2. Provide the ChaldoAssyrians in Iraq with direct and expedited support from the Congressionally-authorized funds for Iraq's development in order that they may rebuild their destroyed villages, roads, schools, and clinics as well as undertake start-up economic development projects. The community has been shut out of funding due to discriminatory practices that favor Muslim and Kurd groups, as well as due to general bureaucratic delays.

3. Allocate funds for the resettlement of Christian refugees. Many educated and professional young people of the ChaldoAssyrian community, in particular, have fled the country over the past year and are now living in legal limbo in Jordan, Syria, Lebanon, Greece and elsewhere in the Middle East.

4. Facilitate the ability of those forced to flee by the Hussein regime, or exiled in recent months, to register to vote if they are eligible.

5. Provide across the board political support against the active and passive ethnic cleansing to which they are being subjected throughout Iraq because they are Christians and because they resist complying with official demands to register with state and local governments as Kurds or Arabs.

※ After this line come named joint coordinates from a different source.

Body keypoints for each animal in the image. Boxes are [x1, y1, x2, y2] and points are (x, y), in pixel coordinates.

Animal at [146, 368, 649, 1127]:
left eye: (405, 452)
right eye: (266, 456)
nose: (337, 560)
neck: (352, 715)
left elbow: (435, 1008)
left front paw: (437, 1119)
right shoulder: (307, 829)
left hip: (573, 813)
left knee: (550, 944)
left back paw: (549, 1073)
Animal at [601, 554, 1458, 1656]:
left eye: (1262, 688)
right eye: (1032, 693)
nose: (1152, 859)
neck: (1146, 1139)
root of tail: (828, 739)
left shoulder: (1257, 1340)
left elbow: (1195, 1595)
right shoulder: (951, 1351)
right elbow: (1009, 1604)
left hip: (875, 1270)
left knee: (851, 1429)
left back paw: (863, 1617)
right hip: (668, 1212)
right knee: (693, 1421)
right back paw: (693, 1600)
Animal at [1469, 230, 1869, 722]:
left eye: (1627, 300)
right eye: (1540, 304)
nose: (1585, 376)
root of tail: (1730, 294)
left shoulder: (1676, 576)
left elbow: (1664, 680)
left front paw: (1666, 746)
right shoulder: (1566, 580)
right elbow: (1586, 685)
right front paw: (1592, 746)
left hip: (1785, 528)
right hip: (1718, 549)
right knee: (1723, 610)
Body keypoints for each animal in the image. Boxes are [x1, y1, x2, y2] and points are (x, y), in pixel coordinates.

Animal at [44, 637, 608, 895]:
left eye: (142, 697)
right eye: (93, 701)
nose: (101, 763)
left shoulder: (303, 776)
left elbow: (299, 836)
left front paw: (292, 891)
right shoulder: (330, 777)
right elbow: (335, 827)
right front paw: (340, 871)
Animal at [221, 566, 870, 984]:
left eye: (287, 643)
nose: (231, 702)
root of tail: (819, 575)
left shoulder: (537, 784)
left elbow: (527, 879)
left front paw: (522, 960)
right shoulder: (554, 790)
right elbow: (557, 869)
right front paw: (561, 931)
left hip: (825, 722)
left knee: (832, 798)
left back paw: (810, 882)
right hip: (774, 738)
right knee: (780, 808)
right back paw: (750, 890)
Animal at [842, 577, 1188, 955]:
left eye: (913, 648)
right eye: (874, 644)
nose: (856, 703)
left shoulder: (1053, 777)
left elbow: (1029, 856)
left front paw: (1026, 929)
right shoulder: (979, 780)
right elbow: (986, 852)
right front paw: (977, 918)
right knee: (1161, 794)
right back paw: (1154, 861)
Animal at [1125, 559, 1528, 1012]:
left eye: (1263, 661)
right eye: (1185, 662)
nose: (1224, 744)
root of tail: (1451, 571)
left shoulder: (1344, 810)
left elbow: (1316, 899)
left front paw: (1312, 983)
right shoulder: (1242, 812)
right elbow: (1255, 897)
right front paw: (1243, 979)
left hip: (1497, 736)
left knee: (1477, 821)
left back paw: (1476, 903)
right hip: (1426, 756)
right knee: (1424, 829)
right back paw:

The next few months will be critical ones as the Iraqi people undertake a census, elections and constitution writing. If the ChaldoAssyrians are now treated, as they often have by the great powers of the past, as one more inconvenient minority in the Middle East who must be sacrificed to the greater good of mollifying Arab, Kurd and Muslim sentiment, the United States will have presided over the demise of one of Iraq's, indeed the world's, most ancient religious groups and peoples. We will also have undercut our goal of reconstructing a more tolerant, democratic government in Iraq.